*EXERCISE DETAILS*:
Wherever a line holds the word "только", copy that line from the data.

*DATA SHOWN*:

++++++

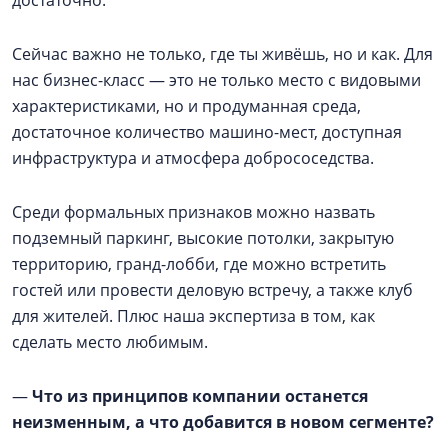
достаточно.
Сейчас важно не только, где ты живёшь, но и как. Для
нас бизнес-класс — это не только место с видовыми
характеристиками, но и продуманная среда,
достаточное количество машино-мест, доступная
инфраструктура и атмосфера добрососедства.
Среди формальных признаков можно назвать
подземный паркинг, высокие потолки, закрытую
территорию, гранд-лобби, где можно встретить
гостей или провести деловую встречу, а также клуб
для жителей. Плюс наша экспертиза в том, как
сделать место любимым.
—
Что из принципов компании останется
неизменным, а что добавится в новом сегменте?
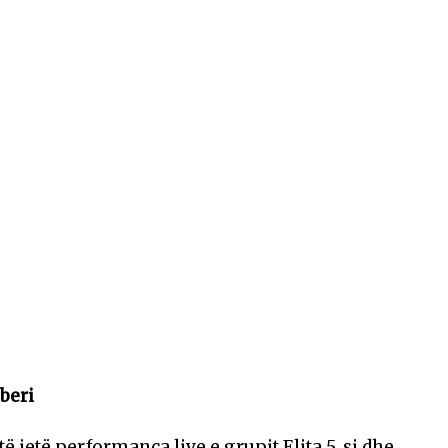
mberi
ë jetë performanca live e grupit Elita 5, si dhe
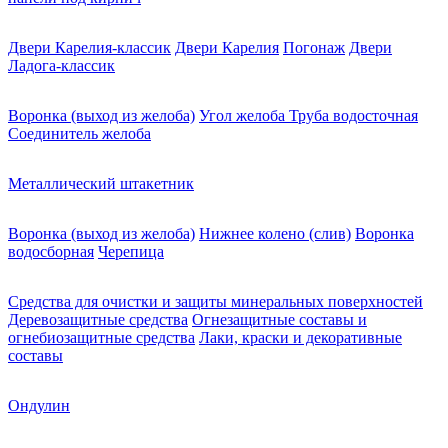
Двери Карелия-классик
Двери Карелия
Погонаж
Двери
Ладога-классик
Воронка (выход из желоба)
Угол желоба
Труба водосточная
Соединитель желоба
Металлический штакетник
Воронка (выход из желоба)
Нижнее колено (слив)
Воронка
водосборная
Черепица
Средства для очистки и защиты минеральных поверхностей
Деревозащитные средства
Огнезащитные составы и
огнебиозащитные средства
Лаки, краски и декоративные
составы
Ондулин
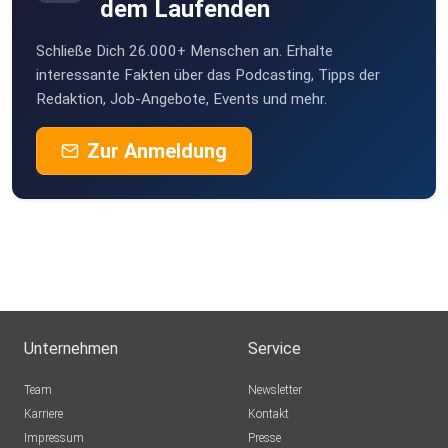
dem Laufenden
Schließe Dich 26.000+ Menschen an. Erhalte
interessante Fakten über das Podcasting, Tipps der
Redaktion, Job-Angebote, Events und mehr.
Zur Anmeldung
Unternehmen
Service
Team
Newsletter
Karriere
Kontakt
Impressum
Presse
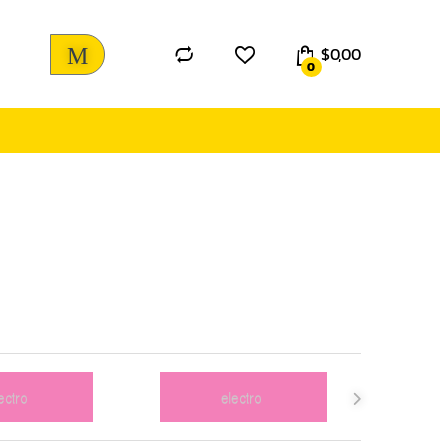
$
0,00
0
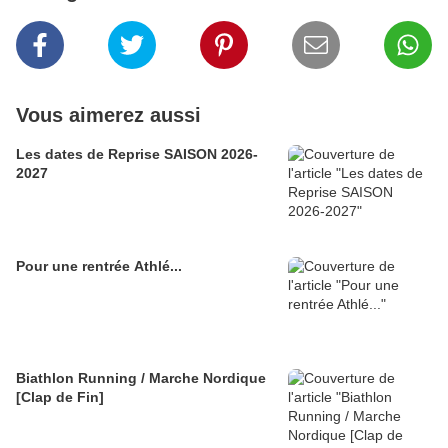
Vous aimerez aussi
Les dates de Reprise SAISON 2026-
2027
Pour une rentrée Athlé...
Biathlon Running / Marche Nordique
[Clap de Fin]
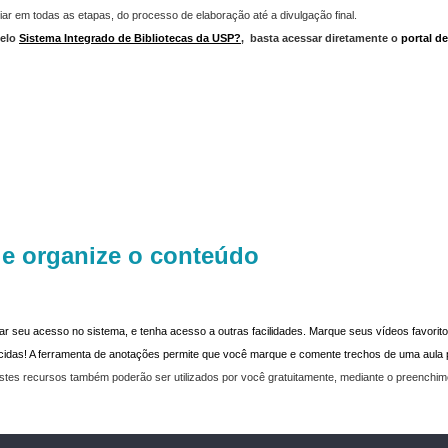
iar em todas as etapas, do processo de elaboração até a divulgação final.
elo
Sistema Integrado de Bibliotecas da USP?
,
basta acessar diretamente o
portal d
 e organize o conteúdo
dar seu acesso no sistema, e tenha acesso a outras facilidades. Marque seus vídeos favoritos
recidas! A ferramenta de anotações permite que você marque e comente trechos de uma aul
stes recursos também poderão ser utilizados por você gratuitamente, mediante o preenchi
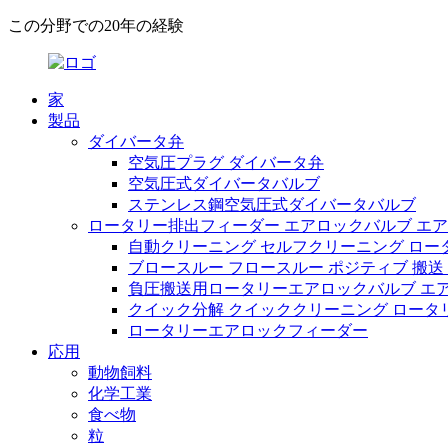
この分野での20年の経験
家
製品
ダイバータ弁
空気圧プラグ ダイバータ弁
空気圧式ダイバータバルブ
ステンレス鋼空気圧式ダイバータバルブ
ロータリー排出フィーダー エアロックバルブ エ
自動クリーニング セルフクリーニング ロー
ブロースルー フロースルー ポジティブ 搬送
負圧搬送用ロータリーエアロックバルブ エ
クイック分解 クイッククリーニング ロータ
ロータリーエアロックフィーダー
応用
動物飼料
化学工業
食べ物
粒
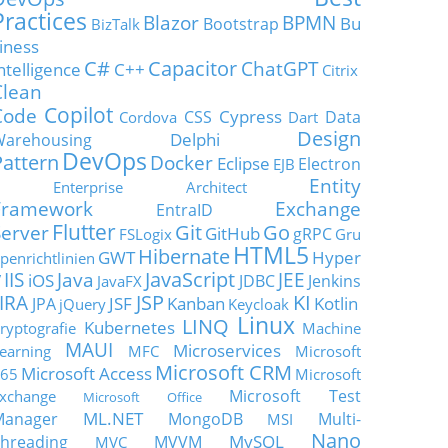
Practices
Blazor
BPMN
Bu
Bootstrap
BizTalk
iness
C#
Capacitor
ChatGPT
ntelligence
C++
Citrix
Clean
Copilot
Code
Cypress
CSS
Data
Cordova
Dart
Design
Delphi
Warehousing
DevOps
Pattern
Docker
Eclipse
Electron
EJB
Entity
Enterprise Architect
Framework
Exchange
EntraID
Flutter
Git
Go
Server
GitHub
gRPC
FSLogix
Gru
HTML5
Hibernate
GWT
Hyper
penrichtlinien
JavaScript
IIS
Java
JEE
V
iOS
JDBC
Jenkins
JavaFX
JSP
KI
JIRA
JSF
Kanban
Kotlin
JPA
jQuery
Keycloak
Linux
LINQ
Kubernetes
ryptografie
Machine
MAUI
Microservices
earning
MFC
Microsoft
Microsoft CRM
Microsoft Access
65
Microsoft
Microsoft Test
xchange
Microsoft Office
ML.NET
Manager
MongoDB
Multi-
MSI
Nano
MySQL
hreading
MVVM
MVC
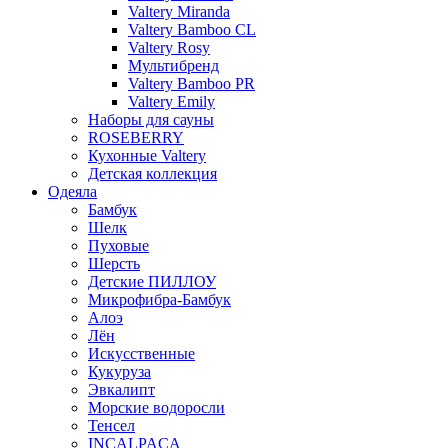
Valtery Miranda
Valtery Bamboo CL
Valtery Rosy
Мультибренд
Valtery Bamboo PR
Valtery Emily
Наборы для сауны
ROSEBERRY
Кухонные Valtery
Детская коллекция
Одеяла
Бамбук
Шелк
Пуховые
Шерсть
Детские ПИЛЛОУ
Микрофибра-Бамбук
Алоэ
Лён
Искусственные
Кукуруза
Эвкалипт
Морские водоросли
Тенсел
INCALPACA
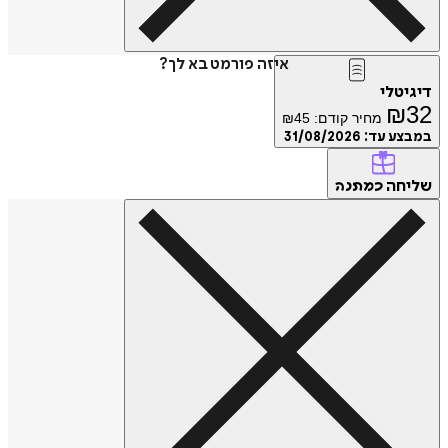
איזה פורמט בא לך?
דיגיטלי
₪
32
מחיר קודם:
45
₪
במבצע עד:
31/08/2026
שליחה
כמתנה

++++++

*ANSWER BELOW*:
Сейчас важно не только, где ты живёшь, но и как. Для
нас бизнес-класс — это не только место с видовыми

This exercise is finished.